John Anthony Capra, assistant professor of biological sciences
B.A., Columbia University, 2004
M.A., Princeton University, 2006
Ph.D., Princeton University, 2009
Capra uses the tools of computer science and statistics to address problems in genetics, evolution and biomedicine. His current research interests include the genetics of recent human evolution and integrating genome-scale data to interpret genetic differences between individuals and species.
Marcelo Mendes Disconzi, assistant professor of mathematics
B.Sc., Universidade Federal do Rio Grande do Sul, 2002
M.S., Universidade Federal do Rio Grande do Sul, 2005
Ph.D., State University of New York at Stony Brook, 2012
Disconzi works in partial differential equations and their applications to geometry, fluid dynamics, general relativity and string theory. His work has appeared in high-quality journals such as Communications in PDE, Crelle’s Journal and Communications in Mathematical Physics, as well as high-quality physics journals such as Classical and Quantum Gravity. He has been awarded a research grant from the National Science Foundation and the Aldroubi-Azhari Prize for Excellence in Postdoctoral Research.
Anita Disney, assistant professor of psychology
B.A., Australian National University, 1998
Ph.D., New York University, 2005
Disney’s research interests include neuromodulation of cortical circuits; interneuron populations; and mechanisms of attention, arousal and plasticity, problems she approaches using diverse methods that include comparative neuroanatomy, electrochemistry, electrophysiology and pharmacology. She has recently developed a unique recording device that allows her to simultaneously monitor the electrical activity of neurons and their chemical environment. Her current research focuses specifically on how the neurochemical acetylcholine and norepinephrine modulate sensory processing in cortical circuits.
Andrew Dustan, assistant professor of economics
B.A., University of Oklahoma, 2007
M.A., Miami University, 2008
Ph.D., University of California, 2014
Dustan specializes in development economics and the economics of education. His paper “Peer Networks and School Choice Under Incomplete Information” studies how quasi-random high school assignment in Mexico City influences the subsequent preferences for schools among younger siblings in the same family. Recent awards include the Dissertation Research Award from the Institute of Business and Economic Research at the University of California–Berkeley in 2012.

----------

**Requirement**.
Carry on the faculty profiles from the point where they stop, adding further entries in the same format.

----------

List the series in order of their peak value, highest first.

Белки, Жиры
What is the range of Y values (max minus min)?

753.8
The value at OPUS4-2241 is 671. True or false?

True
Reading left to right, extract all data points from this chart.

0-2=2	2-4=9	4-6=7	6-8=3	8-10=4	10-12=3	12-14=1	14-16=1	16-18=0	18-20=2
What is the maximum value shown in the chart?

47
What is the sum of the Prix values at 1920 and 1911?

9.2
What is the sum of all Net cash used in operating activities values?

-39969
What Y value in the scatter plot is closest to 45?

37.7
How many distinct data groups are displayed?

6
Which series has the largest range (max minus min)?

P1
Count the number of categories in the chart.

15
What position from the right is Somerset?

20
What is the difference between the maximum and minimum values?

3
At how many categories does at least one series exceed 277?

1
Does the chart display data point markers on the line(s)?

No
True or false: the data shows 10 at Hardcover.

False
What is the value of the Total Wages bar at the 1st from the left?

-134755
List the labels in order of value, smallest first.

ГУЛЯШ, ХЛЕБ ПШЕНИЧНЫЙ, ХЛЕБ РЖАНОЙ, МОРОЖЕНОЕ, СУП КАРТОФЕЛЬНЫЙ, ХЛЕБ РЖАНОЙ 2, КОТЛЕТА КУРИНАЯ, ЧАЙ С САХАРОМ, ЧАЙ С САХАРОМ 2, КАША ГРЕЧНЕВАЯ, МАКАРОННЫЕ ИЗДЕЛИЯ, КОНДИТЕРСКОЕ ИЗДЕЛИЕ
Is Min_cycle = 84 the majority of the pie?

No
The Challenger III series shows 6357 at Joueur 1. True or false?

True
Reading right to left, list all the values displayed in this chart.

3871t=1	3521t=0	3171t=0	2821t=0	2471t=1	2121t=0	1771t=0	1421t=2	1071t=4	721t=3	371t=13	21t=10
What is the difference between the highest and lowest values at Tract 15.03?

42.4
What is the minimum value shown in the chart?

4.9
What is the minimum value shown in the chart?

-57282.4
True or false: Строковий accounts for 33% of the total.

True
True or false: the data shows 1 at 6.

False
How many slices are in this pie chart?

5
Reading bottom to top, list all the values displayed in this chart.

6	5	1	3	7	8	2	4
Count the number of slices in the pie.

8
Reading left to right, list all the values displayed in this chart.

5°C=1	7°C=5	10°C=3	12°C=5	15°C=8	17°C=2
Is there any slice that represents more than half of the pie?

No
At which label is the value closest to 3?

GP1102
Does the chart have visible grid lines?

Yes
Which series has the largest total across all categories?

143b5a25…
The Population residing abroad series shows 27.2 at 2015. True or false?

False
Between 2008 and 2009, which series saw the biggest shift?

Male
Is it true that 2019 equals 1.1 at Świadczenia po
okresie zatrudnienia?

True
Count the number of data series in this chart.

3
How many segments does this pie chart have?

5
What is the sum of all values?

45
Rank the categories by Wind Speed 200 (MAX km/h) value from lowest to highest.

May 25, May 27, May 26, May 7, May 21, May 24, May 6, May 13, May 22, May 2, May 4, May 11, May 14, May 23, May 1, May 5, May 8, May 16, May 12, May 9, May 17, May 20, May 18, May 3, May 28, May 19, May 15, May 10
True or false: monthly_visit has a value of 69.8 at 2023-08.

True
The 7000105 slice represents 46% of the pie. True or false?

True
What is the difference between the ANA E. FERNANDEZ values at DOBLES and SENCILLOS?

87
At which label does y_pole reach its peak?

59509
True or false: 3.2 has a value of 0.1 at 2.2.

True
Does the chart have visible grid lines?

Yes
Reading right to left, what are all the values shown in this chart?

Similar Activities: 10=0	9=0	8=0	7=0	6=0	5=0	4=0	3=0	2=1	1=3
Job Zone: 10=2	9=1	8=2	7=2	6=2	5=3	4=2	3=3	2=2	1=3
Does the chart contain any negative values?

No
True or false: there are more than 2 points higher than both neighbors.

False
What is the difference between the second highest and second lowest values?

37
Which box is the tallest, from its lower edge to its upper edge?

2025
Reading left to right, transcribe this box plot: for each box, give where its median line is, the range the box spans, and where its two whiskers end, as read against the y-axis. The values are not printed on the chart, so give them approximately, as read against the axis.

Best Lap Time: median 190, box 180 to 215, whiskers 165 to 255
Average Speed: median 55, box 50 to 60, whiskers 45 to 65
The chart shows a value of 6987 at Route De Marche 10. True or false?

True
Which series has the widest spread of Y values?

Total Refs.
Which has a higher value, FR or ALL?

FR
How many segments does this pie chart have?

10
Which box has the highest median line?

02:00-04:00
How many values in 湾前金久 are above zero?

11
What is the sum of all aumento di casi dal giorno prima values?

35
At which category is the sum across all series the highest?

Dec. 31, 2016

----------

**Solved exercise**.
Atsushi Inoue, professor of economics
B.A., Yokohama National University, 1991
M.A., University of Tokyo, 1993
M.A., University of Pennsylvania, 1995
Ph.D., University of Pennsylvania, 1998
Inoue is a leading expert in the field of time series econometrics. His main areas of research have been on estimation, inference and forecasting methods for macroeconomic models. In particular, he has been interested in identification, structural change and specification issues in macroeconomic models. Recent awards include an appointment as fellow of the Journal of Econometrics in 2012 and winner of the Nakahara Prize of the Japanese Economics Association in 2011.
Molly Jackman, assistant professor of political science
B.A., University of California, 2007
Ph.D., Stanford University, 2013
Molly Jackman’s primary interest is in American political institutions. Her dissertation assessed the relative significance of institutional and noninstitutional features of legislatures for policy outcomes. She is currently working on a book manuscript examining how legislative procedures in the United States affect the likelihood of policy change and gridlock. Her most recent article “Parties, Median Legislators and Agenda Setting: How Legislative Institutions Matter” was published in the Journal of Politics in 2014.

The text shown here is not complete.